Emotional well-being, community connectedness protect mental health of sexual minority youth

21 Dec 2021
Emotional well-being, community connectedness protect mental health of sexual minority youth

In sexual minority-identifying youth (SMY), factors at the individual, family, and community levels all have important roles to play in protecting their mental health (MH), a recent study has found.

“In this nationally representative prospective cohort study with 14-year follow-up, emotional well-being, self-esteem, parent connectedness, school connectedness, and caring teachers were protective factors for young adult MH outcomes in youth identifying as sexual minorities,” the researchers said.

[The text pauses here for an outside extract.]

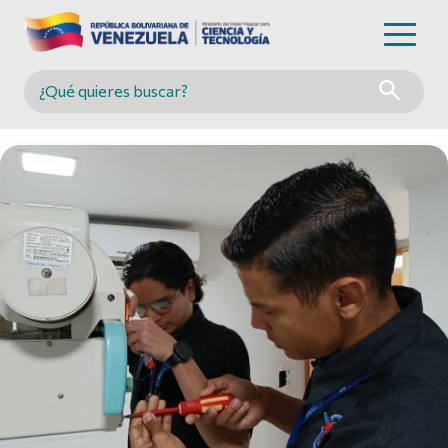
Buscar en MINCYT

The study included 14,317 youth (mean age 15.4 years, 49 percent girls) who had completed the National Longitudinal Study of Adolescent to Adult Health; of these, 13.5 percent (n=) identified themselves as SMY. MH outcomes included depression, anxiety, and suicidality and were assessed after 14 years of follow-up.

At baseline, depression/suicidality was present in 41 percent of participants but was significantly more common in SMY (52 percent vs 39 percent; p<0.001). The overall prevalence of depression/suicidality dropped to 38 percent at follow-up, an effect driven mostly by decreasing rates in non-SMY participants. In SMY, MH outcomes worsened over time (57 percent vs 35 percent; p<0.001).

At the individual level, regression analysis showed that emotional well-being had a significantly protective role against MH outcomes (adjusted odds ratio [aOR], 0.56, 95 percent confidence interval [CI], 0.41–0.78). The same was true for self-esteem, such that every five-unit increase in self-esteem led to a 0.79-unit drop in the odds of MH outcomes (95 percent CI, 0.66–0.95).

Family connectedness was likewise a significant protective factor against MH outcomes in SMY (aOR, 0.82, 95 percent CI, 0.71–0.95; p=0.009), as were school connectedness (aOR, 0.78, 95 percent CI, 0.66–0.92) and having caring teachers (aOR, 0.76, 95 percent CI, 0.58–0.99).